Do You Revere God For Nothing?

Does our motivation matter in our spiritual journey? If so, then to what extent?
On the one hand, it seems like nothing could be more obvious. Isn’t much of scripture and life showing us the value of doing something not just with our lips, but with our hearts? But on the other hand, it seems like nothing is more filled with interpretive fogginess.

Are motives simply a matter of obedience? Does any action prompted from a desire to be obedient equal pure motives? It seems many of the worst evils have been done “in the name of God” by people seeking to be obedient and devout.

Do motives have to be selfless and disconnected from any expectation of rewards or fear of punishment? It seems that the scriptures are full of incredible promises of the benefits of walking in the way of God, and perilous consequences of wandering from the way of God.

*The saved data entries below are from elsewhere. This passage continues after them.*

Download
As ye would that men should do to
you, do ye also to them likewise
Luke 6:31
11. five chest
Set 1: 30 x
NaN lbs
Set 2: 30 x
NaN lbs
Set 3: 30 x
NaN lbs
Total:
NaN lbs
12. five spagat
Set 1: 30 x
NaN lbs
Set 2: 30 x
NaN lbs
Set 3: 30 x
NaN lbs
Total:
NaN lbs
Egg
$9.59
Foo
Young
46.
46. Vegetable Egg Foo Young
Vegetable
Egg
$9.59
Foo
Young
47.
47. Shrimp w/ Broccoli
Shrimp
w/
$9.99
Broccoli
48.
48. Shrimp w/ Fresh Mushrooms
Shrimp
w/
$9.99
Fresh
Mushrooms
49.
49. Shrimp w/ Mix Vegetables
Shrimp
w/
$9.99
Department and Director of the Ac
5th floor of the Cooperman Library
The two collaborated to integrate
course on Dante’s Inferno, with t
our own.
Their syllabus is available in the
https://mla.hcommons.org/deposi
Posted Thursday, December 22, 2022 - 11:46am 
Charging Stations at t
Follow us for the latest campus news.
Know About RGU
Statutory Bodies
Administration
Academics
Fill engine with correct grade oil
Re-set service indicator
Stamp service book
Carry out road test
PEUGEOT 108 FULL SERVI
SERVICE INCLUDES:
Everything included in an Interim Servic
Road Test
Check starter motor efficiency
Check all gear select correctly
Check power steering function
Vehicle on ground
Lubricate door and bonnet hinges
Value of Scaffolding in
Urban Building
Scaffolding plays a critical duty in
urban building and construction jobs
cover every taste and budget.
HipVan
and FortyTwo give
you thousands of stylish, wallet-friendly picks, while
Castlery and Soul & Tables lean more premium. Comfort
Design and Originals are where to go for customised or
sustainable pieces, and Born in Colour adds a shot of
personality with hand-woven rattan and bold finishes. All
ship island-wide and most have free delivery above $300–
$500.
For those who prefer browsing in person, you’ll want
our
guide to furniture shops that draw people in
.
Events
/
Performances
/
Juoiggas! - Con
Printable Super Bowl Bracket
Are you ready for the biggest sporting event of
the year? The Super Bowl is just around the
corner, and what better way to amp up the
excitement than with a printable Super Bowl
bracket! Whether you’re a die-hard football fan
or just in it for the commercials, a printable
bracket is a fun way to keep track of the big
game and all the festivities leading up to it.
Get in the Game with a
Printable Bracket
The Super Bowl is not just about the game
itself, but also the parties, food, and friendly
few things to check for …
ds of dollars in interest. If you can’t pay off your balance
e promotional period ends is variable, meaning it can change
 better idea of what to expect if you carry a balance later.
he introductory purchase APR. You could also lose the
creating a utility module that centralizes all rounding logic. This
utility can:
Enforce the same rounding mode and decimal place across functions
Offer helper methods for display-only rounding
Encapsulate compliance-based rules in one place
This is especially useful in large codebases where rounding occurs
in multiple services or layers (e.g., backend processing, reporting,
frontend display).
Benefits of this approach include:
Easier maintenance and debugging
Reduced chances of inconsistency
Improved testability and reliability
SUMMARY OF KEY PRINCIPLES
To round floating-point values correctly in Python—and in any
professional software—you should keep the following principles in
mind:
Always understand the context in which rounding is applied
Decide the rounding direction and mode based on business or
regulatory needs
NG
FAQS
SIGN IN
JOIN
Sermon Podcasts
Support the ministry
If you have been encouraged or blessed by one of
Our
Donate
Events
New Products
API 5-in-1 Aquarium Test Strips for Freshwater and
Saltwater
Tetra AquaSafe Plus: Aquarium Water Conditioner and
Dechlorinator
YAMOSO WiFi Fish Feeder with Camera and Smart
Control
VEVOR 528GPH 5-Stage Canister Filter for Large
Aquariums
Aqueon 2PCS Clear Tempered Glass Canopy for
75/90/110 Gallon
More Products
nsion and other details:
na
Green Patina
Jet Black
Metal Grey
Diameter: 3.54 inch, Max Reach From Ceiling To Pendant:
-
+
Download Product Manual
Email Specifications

In one of the most famous books of the bible, Job, The Adversary, asks God “Does Job revere God for nothing?” The question feels loaded with accusation and challenge. The implication is that Job has every reason to serve God because it is in his own self-interest in order to guarantee further rewards. Seemingly, one of the oldest understandings of the way “things” work in the world is that of reciprocity. Simply put: do good you’ll get good, do bad you’ll get bad.

As a generality this principle seems dead on. Students who take good notes and study hard tend to perform better on examinations and term papers. Those who skim their readings, surf social media during lectures, and put things off until the last minute tend to do poorly. Yet most of us know the classmate who wrote the paper the morning it was due or didn’t study for the examination only to receive a better grade than us!

The story of Job, with all its back-and-forth dialogue, seems to be wrestling with this cosmic question in a very personal way. “Consider my servant Job.” We do consider him as he wrestles with accusatory friends, failing health, deep loss, and an uncertain future. One of the pressing questions we find emerging again and again is the question on the lips of The Adversary: Does Job revere God for nothing?

As we consider this question, we seldom do it in a vacuum. We remember times the bottom collapsed from underneath us. We remember faithful lives coming to tragic ends. Ultimately, we find the question is not only about Job. This question is intimately about us. So what about you? Do you serve God for nothing?

Do your recent experiences of life feel more like Job’s blessed beginning or Job’s challenging aftermath?

What are the challenges of living in harmony with God during good times? What are the challenges of living in harmony with God during difficult times?

How would you want friends and family to be present to you during especially challenging times?

What are ways you receive encouragement to draw near to God during suffering?

What are ways we fall into a cause-and-effect relationship with our spiritual faithfulness and a good life?

How can we form spiritually to be strengthened for times of challenge?